– Во всяком случае, нечто весьма похожее происходит и в вашем славном коллективе? Не правда ли? – он обворожительно и снисходительно улыбался. Улыбка и какая-то непонятная убедительность всего его облика успокаивала возражавших. Поэты при том хранили почти высокомерное, вызывающе-ироническое спокойствие. Ренат, по неопытности, внутренне метался между закономерными претензиями простого читателя и убедительностью Александра Константиновича, который регулярно, словно бы для подтверждения своих мыслей, оборачивался на Рената и задерживал на нем черные, посверкивающие странным глубинным свечением глаза.
– Так ведь ничего не понять, – робко замечал женский голос из дальних рядов.
Александр Константинович сочувственно улыбался и начинал почти как сказочник:
– Вот вы сидите тут в рабочих робах. Да? – сделал долгую паузу, непременно дожидаясь ответа. В зале не выдержали и подтвердили. – Робу снимаете, а под ней чистая одежда, – опять пауза и почти лукавый взгляд в глубину аудитории, откуда донесся голос вопрошавшей женщины, впрочем, вполне неразличимой с ярко освещенной, вознесенной и выделенной сцены. – Приходите домой. Снимаете ее, остаетесь в белье. – В зале раздались неловкие смешки. Александр Константинович спокойно посмотрел в ту сторону, и все затихло. – Потом совсем раздеваетесь. – В задних рядах кто-то отпустил, видимо, скабрезную шутку по поводу обнажившихся половых органов. Или что-то в подобном роде. Молодые мужские голоса с радостью вскинулись в гоготе. Александр Константинович резко обернулся на них. В зале зашикали. Шутники унялись. Ренат не мог понять, куда это профессор так рискованно клонит в подобной аудитории. – Садитесь в теплую ванну. – Зал замер.
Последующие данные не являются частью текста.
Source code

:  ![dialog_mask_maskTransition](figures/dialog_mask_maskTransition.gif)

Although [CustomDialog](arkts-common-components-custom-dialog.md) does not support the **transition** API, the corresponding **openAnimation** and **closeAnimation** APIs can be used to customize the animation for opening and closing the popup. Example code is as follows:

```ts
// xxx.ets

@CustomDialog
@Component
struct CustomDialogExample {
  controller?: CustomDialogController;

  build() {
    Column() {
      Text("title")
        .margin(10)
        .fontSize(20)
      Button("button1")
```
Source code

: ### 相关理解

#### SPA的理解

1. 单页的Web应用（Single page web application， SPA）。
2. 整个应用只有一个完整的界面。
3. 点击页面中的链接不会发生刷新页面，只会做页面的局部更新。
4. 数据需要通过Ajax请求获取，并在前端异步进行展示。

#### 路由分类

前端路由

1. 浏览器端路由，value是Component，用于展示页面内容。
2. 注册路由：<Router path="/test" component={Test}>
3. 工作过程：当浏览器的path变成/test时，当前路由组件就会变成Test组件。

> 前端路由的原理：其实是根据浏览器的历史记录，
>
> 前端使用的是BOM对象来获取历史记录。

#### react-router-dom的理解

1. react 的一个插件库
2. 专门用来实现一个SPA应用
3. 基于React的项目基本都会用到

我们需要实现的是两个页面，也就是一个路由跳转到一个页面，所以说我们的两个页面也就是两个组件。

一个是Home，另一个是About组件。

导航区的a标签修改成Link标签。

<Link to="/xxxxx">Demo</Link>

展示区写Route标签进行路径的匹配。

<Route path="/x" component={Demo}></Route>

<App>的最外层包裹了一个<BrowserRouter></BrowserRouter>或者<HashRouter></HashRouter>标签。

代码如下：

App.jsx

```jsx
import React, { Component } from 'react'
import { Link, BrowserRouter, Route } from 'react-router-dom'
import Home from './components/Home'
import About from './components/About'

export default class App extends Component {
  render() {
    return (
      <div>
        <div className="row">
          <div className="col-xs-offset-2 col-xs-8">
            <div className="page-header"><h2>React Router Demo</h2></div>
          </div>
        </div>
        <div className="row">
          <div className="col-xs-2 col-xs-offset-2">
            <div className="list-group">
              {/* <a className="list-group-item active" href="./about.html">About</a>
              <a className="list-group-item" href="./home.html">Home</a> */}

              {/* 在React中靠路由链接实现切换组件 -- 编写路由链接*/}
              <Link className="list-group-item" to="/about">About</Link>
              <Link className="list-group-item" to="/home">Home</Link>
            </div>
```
Поэты тоже в удивлении повернули свои гордые головы в сторону говорящего. – Все хорошо. А вдруг чувствуете неладное что-то. Где-то там внутри. Что-то такое бередящее. А понять невозможно. Уже ничего содрать с себя нельзя, чтобы пробраться внутрь и посмотреть. – Голос Александра Константиновича достиг патетического звучания. – Болит где-то там, внутри. Бередит и беспокоит. Как с этим быть? Непонятно, – сделал паузу и оглядел притихший зал. – Вот эти молодые люди, – он сделал широкий жест раскрытой ладонью в сторону сидевших на сцене, в том числе и Рената, задержав на нем свое отвернутое от зала и странно улыбающееся лицо, – пытаются понять, что же там происходит. А какие у них, так сказать, средства производства? Только они сами. И еще наша слабая речь, которую нужно навострить таким образом, чтобы она смогла проникнуть туда, обозреть все и в какой-то степени сохранности и внятности вернуться к нам, – завершил он свое несколько рискованное и явно идеологически невыдержанное объяснение. Зал молчал. Раздались вялые аплодисменты. Все окончилось трогательным миром. Все-таки – гости из Москвы! Все-таки профессор! Все-таки официальный зал. Значит, разрешено. Значит, так надо. Значит, хорошо.
После выступления, отдав должное нехитрому угощению, сотворенному трогательными организаторами литературного вечера и невысокого ранга местными профсоюзными лидерами, веселой оживленной толпой возвращались в гостиницу, снисходительно вспоминая глупые и некультурные претензии местных непродвинутых жителей.
– А этот, лохматый! – и заливались смехом.
– А та, раскрашенная! – и снова взрыв всеобщего смеха.
Александр Константинович шел, молча улыбаясь. Чувствовалось, что все произносимое, обращенное вроде бы друзьям-собеседникам, адресовалось именно ему. Он молчал. Где-то на подходе к гостинице неожиданно приобнял Рената за плечи и спросил:
– А ты что думаешь?
Ренат даже вздрогнул от неожиданности:
– Я? По-моему, вы так все понятно объяснили.
– Да? Тебе кажется? – Ренат не понял, была ли в вопросе ирония.
Шумной толпой ввалились в холл гостиницы.
– Эй, тихо там, – строго одернула их пожилая грузная женщина за конторкой. – Расшумелись тут.
Ребята попытались затеять с ней шутливый панибратский разговор, что, мол, счастливые часов не замечают, что в Москве другое время, и т. п. Она не приняла предложенный тон и оставалась официально строга.
– В милицию позвоню, – неожиданно завершила она. – Тоже, из Москвы приехали, – в голосе прозвучала нескрываемая неприязнь ко всякого рода столичности.
Александр Константинович во все время перепалки хранил молчание, находясь в отдалении, склонив голову набок и с неким странным насмешливым выражением оглядывая участников.